**REQUIRED ACTION A**
Answer these questions about the project passage:
(i) Which course must be completed by the end of Spring 2026?
(ii) How many students does the project take, and for up to how many weeks?
(iii) What loan repayment rate is used as an example of equal model performance?
**REQUIRED ACTION B**
Reproduce the project passage word for word, starting at "Exploring connections between" and ending at "combined with SLAI.".

**PASSAGE**
○ ○ ○ ○ ○ ○ ○
Expected Background:

  • CS252 (Algorithms) completed by the end of Spring 2026
  • No specific biology background is required, just an interest in applying computational techniques to important biological problems.

Exploring connections between multiplicity sources (Anna Meyer)

2 students, start date June 15 or June 22, up to 8 weeks. Cannot be combined with SLAI.

Machine learning (ML) is often used in high-stakes settings: for instance, a bank may deploy a ML model to decide which loan applications to award based on the estimated likelihood that the loan will be repaid. There is momentum to adopt ML in these settings for a variety of reasons, including cost savings, consistency, and a perception that a ML model can make a data-driven, mathematically-objective decision. However, there may be multiple ML models that perform equally well on a given task (e.g., each yield a 90% loan repayment rate), yet disagree on whether a specific individual gets a loan. There are a variety of sources of this predictive multiplicity, including the training dataset and underspecification in the modeling process. Multiplicity can also arise in different parts of the modeling pipeline, for instance, in explaining model decisions.
○ ○ ○ ○ ○ ○ ○
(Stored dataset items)
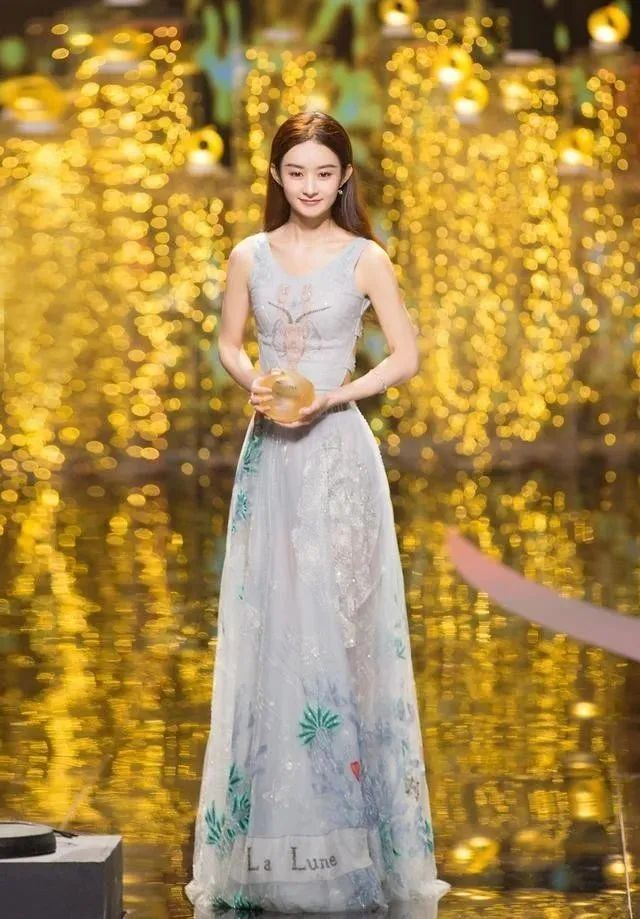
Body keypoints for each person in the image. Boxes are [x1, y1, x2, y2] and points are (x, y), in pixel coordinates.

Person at [185, 110, 451, 915]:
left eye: (324, 173)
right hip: (271, 457)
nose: (309, 186)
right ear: (276, 175)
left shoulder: (366, 258)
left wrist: (335, 393)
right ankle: (273, 845)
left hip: (338, 457)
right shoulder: (249, 255)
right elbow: (229, 343)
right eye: (296, 171)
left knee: (342, 632)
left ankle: (352, 841)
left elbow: (406, 354)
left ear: (344, 179)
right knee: (272, 628)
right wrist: (254, 381)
○ ○ ○ ○ ○ ○ ○
**ANSWER AREA A**
(i) CS252 (Algorithms)
(ii) 2 students, for up to 8 weeks
(iii) 90%

**ANSWER AREA B**
Exploring connections between multiplicity sources (Anna Meyer)

2 students, start date June 15 or June 22, up to 8 weeks. Cannot be combined with SLAI.